Vor diesem Hintergrund hätten die Gründe des vom Senat nur teilweise aufgehobenen Ausgangsurteils des Amtsgerichts Westerstede vom 7. Februar 2023 insoweit verlesen oder auf sonstige Weise bekannt gemacht werden müssen, als sie die dem Schuldspruch zugrundeliegenden Feststellungen enthalten. Dies war jedoch nicht der Fall: Ausweislich des - mit der Verfahrensrüge zutreffend mitgeteilten - Hauptverhandlungsprotokolls sind lediglich - obwohl insoweit die rechtskräftigen Feststellungen zum Schuldspruch an dessen Stelle getreten sind (vgl. Meyer-Goßner/Schmitt, StPO, 67. Aufl., § 324 Rn. 1) - der Anklagesatz und das "Revisionsurteil" des Senats verlesen worden. Dies vermochte die Verlesung oder sonstige Bekanntgabe der Urteilsgründe des Ausgangsurteils indes nicht zu ersetzen (vgl. OLG Frankfurt, Beschluss vom 19.05.1998 - 2 Ss 162/98, juris Rn. 7).
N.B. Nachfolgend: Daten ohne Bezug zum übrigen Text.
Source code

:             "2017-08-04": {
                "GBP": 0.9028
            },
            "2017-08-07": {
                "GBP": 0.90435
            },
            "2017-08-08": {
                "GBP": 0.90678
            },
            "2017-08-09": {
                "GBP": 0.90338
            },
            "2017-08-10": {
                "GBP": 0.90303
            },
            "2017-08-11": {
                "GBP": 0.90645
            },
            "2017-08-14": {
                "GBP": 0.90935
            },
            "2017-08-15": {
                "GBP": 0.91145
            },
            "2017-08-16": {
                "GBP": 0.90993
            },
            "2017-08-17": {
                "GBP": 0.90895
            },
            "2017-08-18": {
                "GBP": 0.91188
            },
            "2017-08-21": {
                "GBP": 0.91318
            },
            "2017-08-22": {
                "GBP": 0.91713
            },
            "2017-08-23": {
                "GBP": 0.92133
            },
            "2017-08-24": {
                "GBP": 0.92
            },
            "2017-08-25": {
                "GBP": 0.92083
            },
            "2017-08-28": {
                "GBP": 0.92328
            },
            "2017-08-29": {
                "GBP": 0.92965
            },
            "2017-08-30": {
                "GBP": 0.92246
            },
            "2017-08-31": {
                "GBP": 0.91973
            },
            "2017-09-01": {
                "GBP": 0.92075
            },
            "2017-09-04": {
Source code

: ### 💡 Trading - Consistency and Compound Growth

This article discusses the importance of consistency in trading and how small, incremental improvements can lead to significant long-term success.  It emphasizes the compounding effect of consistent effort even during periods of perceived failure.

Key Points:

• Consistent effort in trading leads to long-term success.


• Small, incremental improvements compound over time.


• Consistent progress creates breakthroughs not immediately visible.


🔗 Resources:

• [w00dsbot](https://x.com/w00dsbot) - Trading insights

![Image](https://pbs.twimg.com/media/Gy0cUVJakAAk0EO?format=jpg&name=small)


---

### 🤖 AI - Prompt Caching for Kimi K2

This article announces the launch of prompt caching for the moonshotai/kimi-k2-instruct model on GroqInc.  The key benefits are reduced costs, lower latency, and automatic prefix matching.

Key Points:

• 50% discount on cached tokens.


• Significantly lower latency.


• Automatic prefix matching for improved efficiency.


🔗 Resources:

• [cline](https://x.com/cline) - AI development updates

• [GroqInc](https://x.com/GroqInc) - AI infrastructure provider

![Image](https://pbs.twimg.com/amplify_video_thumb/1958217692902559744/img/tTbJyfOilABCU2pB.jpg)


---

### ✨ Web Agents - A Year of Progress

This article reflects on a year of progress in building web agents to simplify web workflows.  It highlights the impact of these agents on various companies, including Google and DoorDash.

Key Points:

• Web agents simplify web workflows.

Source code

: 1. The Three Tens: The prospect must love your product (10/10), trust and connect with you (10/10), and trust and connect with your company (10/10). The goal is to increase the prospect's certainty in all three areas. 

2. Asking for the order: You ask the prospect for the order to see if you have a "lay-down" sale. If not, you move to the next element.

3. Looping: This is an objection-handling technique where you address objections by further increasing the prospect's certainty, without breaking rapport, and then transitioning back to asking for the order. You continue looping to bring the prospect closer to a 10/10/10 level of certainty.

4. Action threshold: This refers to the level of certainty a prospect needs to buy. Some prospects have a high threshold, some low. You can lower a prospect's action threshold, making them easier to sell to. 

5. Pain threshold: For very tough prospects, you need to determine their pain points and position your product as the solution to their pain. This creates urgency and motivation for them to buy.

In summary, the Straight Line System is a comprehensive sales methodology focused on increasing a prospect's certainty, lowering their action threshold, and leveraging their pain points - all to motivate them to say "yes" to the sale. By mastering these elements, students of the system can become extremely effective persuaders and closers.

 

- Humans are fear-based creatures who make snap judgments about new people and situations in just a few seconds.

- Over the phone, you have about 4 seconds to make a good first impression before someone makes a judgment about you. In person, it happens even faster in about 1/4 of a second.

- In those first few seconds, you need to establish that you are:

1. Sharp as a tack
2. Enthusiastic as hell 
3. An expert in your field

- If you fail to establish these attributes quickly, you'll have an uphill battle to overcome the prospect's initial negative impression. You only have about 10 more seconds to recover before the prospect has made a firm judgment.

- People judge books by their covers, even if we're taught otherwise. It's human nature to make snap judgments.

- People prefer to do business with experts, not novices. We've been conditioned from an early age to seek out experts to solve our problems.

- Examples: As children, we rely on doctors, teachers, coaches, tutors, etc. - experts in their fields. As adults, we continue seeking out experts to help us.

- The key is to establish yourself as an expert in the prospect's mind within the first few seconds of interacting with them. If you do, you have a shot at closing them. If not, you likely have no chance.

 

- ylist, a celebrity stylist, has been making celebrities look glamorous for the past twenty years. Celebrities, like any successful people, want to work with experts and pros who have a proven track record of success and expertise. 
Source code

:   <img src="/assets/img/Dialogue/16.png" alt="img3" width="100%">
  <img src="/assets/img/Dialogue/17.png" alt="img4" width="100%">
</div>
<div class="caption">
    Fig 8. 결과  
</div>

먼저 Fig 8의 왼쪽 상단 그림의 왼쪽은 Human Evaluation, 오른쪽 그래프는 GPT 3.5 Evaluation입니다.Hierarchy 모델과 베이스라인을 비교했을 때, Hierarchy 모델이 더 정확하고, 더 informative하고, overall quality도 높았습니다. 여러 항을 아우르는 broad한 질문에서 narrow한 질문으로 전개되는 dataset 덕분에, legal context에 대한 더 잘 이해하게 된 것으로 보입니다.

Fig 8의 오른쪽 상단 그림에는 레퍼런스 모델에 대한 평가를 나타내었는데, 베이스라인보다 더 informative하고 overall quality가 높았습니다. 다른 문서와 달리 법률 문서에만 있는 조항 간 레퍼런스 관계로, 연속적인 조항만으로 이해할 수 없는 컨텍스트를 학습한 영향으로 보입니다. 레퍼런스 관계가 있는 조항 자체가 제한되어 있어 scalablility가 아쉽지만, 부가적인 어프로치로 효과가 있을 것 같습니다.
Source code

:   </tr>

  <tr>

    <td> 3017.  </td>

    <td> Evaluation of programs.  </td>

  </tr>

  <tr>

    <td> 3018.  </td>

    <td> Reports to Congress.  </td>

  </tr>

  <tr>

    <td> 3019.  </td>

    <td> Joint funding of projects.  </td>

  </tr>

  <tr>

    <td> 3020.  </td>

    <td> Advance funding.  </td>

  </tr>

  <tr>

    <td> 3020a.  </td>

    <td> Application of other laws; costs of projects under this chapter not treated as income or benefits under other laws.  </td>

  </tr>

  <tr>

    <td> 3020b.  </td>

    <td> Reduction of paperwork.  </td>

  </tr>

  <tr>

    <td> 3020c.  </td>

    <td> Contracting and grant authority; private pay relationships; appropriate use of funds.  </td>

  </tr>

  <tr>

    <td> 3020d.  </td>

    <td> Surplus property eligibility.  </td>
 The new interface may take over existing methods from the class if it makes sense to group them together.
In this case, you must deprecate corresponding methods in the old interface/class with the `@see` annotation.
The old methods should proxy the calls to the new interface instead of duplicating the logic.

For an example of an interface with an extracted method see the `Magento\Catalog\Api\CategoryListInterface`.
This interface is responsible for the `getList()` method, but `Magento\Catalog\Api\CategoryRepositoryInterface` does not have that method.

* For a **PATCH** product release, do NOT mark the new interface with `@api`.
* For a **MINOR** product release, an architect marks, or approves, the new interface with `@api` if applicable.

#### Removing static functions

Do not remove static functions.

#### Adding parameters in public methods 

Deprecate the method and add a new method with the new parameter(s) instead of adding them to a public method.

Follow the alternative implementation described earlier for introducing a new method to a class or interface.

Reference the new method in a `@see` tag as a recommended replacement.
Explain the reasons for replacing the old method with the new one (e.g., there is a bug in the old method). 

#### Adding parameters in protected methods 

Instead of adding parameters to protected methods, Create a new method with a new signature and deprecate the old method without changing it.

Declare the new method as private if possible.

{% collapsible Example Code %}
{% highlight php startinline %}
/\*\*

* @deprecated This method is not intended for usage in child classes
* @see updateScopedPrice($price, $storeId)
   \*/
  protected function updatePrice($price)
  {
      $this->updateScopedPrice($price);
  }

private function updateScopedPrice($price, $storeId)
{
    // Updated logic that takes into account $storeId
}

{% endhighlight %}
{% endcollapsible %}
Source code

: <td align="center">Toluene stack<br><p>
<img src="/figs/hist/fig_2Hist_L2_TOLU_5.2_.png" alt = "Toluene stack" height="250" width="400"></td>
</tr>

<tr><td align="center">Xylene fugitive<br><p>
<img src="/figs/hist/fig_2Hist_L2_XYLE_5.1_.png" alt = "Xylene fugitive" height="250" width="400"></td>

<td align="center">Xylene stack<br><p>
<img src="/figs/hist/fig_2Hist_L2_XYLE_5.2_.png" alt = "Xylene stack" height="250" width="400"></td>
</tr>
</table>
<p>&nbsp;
Der Senat vermag auch nicht auszuschließen, dass das Urteil auf diesem Verfahrensmangel beruht (§ 337 Abs. 1 StPO). Abgesehen davon, dass nicht ersichtlich ist, dass den Schöffen der konkrete Verfahrensgegenstand auf andere Weise rechtzeitig vor der Beweisaufnahme zur Kenntnis gebracht worden ist, rügt die Revision zu Recht, dass wesentliche, (erst) in den schriftlichen Gründen des angefochtenen Urteils mitgeteilte Tatsachen - wie etwa der Umstand, dass der Angeklagte in einer Mehrzahl von Fällen in Höhe von 4.000,- Euro bzw. 9.997,- Euro nicht selbst bereichert und der Betrag der Schadenswiedergutmachung um ein Vielfaches höher war als in der (erneut verlesenen) Anklageschrift zugrunde gelegt - mangels dahingehender Bekanntgabe nicht in ausreichender Weise (§ 261 StPO) in die Hauptverhandlung eingeführt worden sind. Es kann deshalb aus Sicht des Revisionsgerichts nicht ausgeschlossen werden, dass wesentliche Verfahrensbeteiligte - namentlich die Schöffen - über diese Umstände bei der Entscheidungsfindung im Unklaren geblieben sind (vgl. BayObLG, Beschluss vom 31.03.2000 - 1 St RR 37/00, juris Rn. 11), was sich wiederum auf die Strafzumessung ausgewirkt haben kann (vgl. OLG Jena, Beschluss vom 25.10.2016 - 1 OLG 181 Ss 77/16, juris Rn. 5; ferner OLG Hamburg, Urteil vom 12.12.1984 - 1 Ss 147/83, NStZ 1985, 379).

III.

Nach alldem war die Sache gemäß § 354 Abs. 2 StPO zur erneuten Verhandlung und Entscheidung über den Strafausspruch an eine andere als Schöffengericht tätige Abteilung des Amtsgerichts Westerstede zurückzuverweisen, die auch über die Kosten der Revision zu entscheiden hat.